Glossaire

front occlus

On constate souvent sur les cartes synoptiques qu'une perturbation des zones tempérées, une fois parvenue à maturité, développe une trace frontale s'élevant depuis la surface terrestre pour se courber en altitude jusqu'au centre dépressionnaire de la perturbation ; cette nouvelle trace est dirigée, dans l'ensemble, plutôt vers le nord-est dans l'hémisphère Nord (et vers le sud-est dans l'autre hémisphère), et sa projection au niveau moyen de la mer, appelée un front occlus, forme donc la branche supérieure d'un "lambda" (ou, dans l'hémisphère Sud, d'un lambda renversé) dont les deux branches inférieures sont déjà constituées et représentent les traces horizontales respectives du front chaud plus à l'est, et du front froid plus à l'ouest. Bien que cette trace frontale sépare deux masses d'air froides — celles du front chaud et du front froid qui se rejoignent — , ces dernières gardent des caractéristiques suffisamment distinctes pour que le front occlus marque effectivement une zone étroite de quasi-discontinuité dans les variations horizontales des principaux paramètres atmosphériques ; celles-ci se manifestent quelquefois par des écarts sensibles de température et, dans la plupart des cas, par des cisaillements horizontaux de vent ainsi que par le creusement d'un thalweg d'altitude associé à un système nuageux comportant des zones de précipitations particulièrement intenses.

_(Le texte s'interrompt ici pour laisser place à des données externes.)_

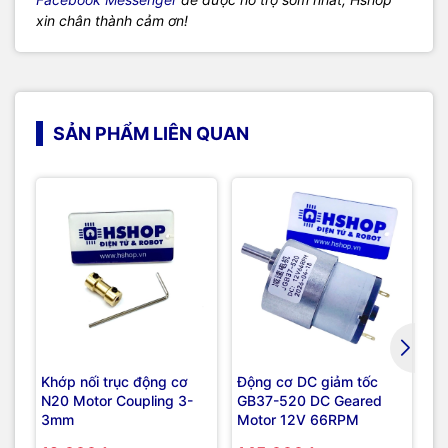
xin chân thành cảm ơn!
SẢN PHẨM LIÊN QUAN
Giả
Khớp nối trục động cơ
Động cơ DC giảm tốc
Độ
N20 Motor Coupling 3-
GB37-520 DC Geared
G
3mm
Motor 12V 66RPM
M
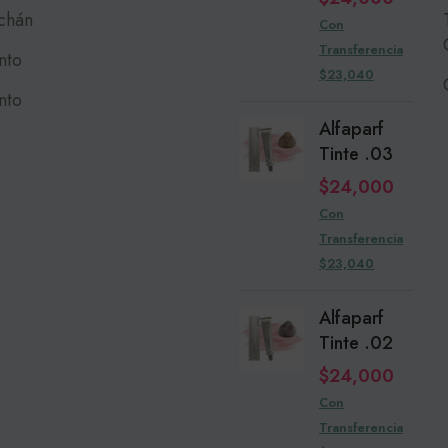
chán
Con
Transferencia
nto
$23,040
nto
Alfaparf
Tinte .03
$
24,000
Con
Transferencia
$23,040
Alfaparf
Tinte .02
$
24,000
Con
Transferencia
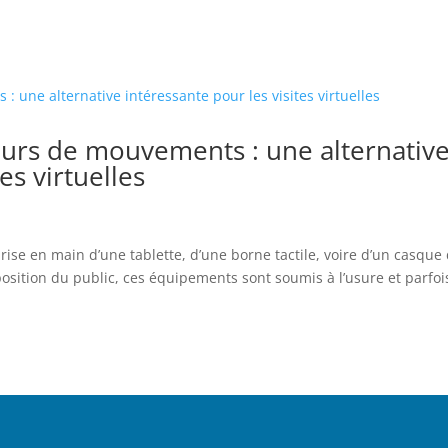
eurs de mouvements : une alternativ
es virtuelles
rise en main d’une tablette, d’une borne tactile, voire d’un casque
position du public, ces équipements sont soumis à l’usure et parfoi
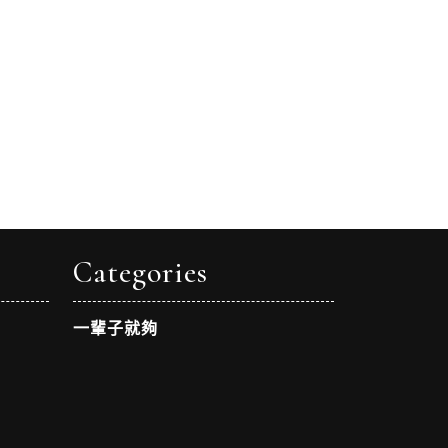
Categories
一輩子就夠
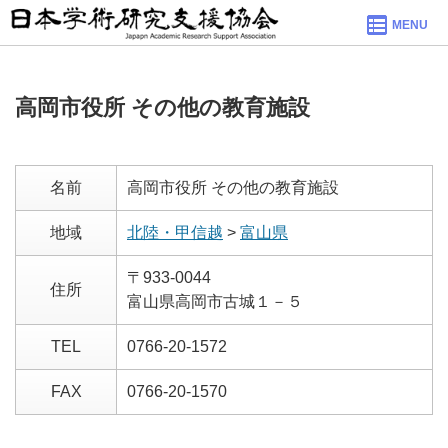
MENU
高岡市役所 その他の教育施設
名前
高岡市役所 その他の教育施設
地域
北陸・甲信越
>
富山県
〒933-0044
住所
富山県高岡市古城１－５
TEL
0766-20-1572
FAX
0766-20-1570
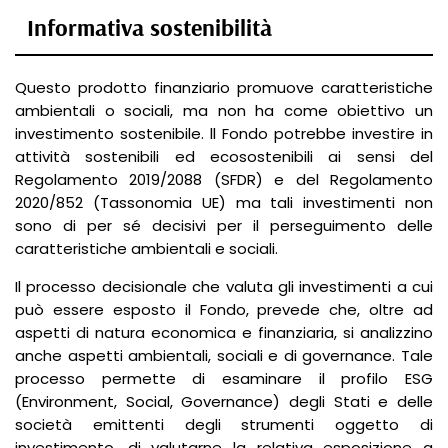
Informativa sostenibilità
Questo prodotto finanziario promuove caratteristiche
ambientali o sociali, ma non ha come obiettivo un
investimento sostenibile. ll Fondo potrebbe investire in
attività sostenibili ed ecosostenibili ai sensi del
Regolamento 2019/2088 (SFDR) e del Regolamento
2020/852 (Tassonomia UE) ma tali investimenti non
sono di per sé decisivi per il perseguimento delle
caratteristiche ambientali e sociali.
Il processo decisionale che valuta gli investimenti a cui
può essere esposto il Fondo, prevede che, oltre ad
aspetti di natura economica e finanziaria, si analizzino
anche aspetti ambientali, sociali e di governance. Tale
processo permette di esaminare il profilo ESG
(Environment, Social, Governance) degli Stati e delle
società emittenti degli strumenti oggetto di
investimento, di valutarne la relativa esposizione a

La genèse d'un front occlus s'explique par des considérations relatives à la dynamique d'une perturbation tempérée. Lors de l'évolution du cyclone extratropical associé à ce genre de perturbation, il advient très fréquemment que la dépression tourne autour d'elle-même dans le sens cyclonique tout en se déplaçant à peu près d'ouest en est et génère de la sorte à l'échelle synoptique — ainsi que le révèlent les projections du temps sensible sur la surface du niveau moyen de la mer — un système de nuages, de précipitations et de cisaillement horizontal de vent s'appuyant sur deux axes qui tout d'abord convergent vers le centre de la dépression : le premier de ces axes marque le front chaud, séparant deux masses d'air dont celle qui a la température la moins élevée précède l'autre dans le mouvement de la perturbation, tandis que le second axe trace la limite du front froid, derrière lequel apparaît de nouveau une masse d'air plus froide qui suit la masse d'air chaude entourée par les deux fronts.

Or, ce système frontal est évolutif et le front froid tend à y rattraper le front chaud, soit que celui-ci se déplace à une vitesse moindre, soit même qu'il puisse être considéré comme un front quasi stationnaire (on convient qu'il en est ainsi quand sa vitesse de déplacement reste inférieure à 5 noeuds ) ; alors, la masse d'air enclose dans la région atmosphérique déterminant le secteur chaud occupe un espace de plus en plus restreint, dont la forme idéale — bien souvent altérée dans les faits — est celle d'un volume spiralé : à mesure que le temps s'écoule, ce volume, tout en subissant une rotation lente autour du centre de la dépression, est davantage cerné par les deux surfaces frontales et s'amenuise d'autant plus nettement que l'on se rapproche du centre à l'horizontale et que l'on descend suivant la verticale. Vient un moment où pareil processus, dénommé occlusion, finit par soulever l'air du secteur chaud, en sorte que cet air perd contact avec la surface terrestre et s'élève peu à peu, du moins là où les masses d'air froid du front chaud et du front froid se sont rejointes, c'est-à-dire, en général, dans la partie de la spirale dépressionnaire la plus proche de son centre : c'est cette région du cyclone qui constitue un front occlus ; son développement au sein du système frontal coïncide avec le comblement progressif de la perturbation, caractérisé par une distance grandissante entre le centre de celle-ci et les fronts froid et chaud ainsi que par l'isolement et le refroidissement concomitants de l'air chaud rejeté en altitude entre les deux surfaces frontales.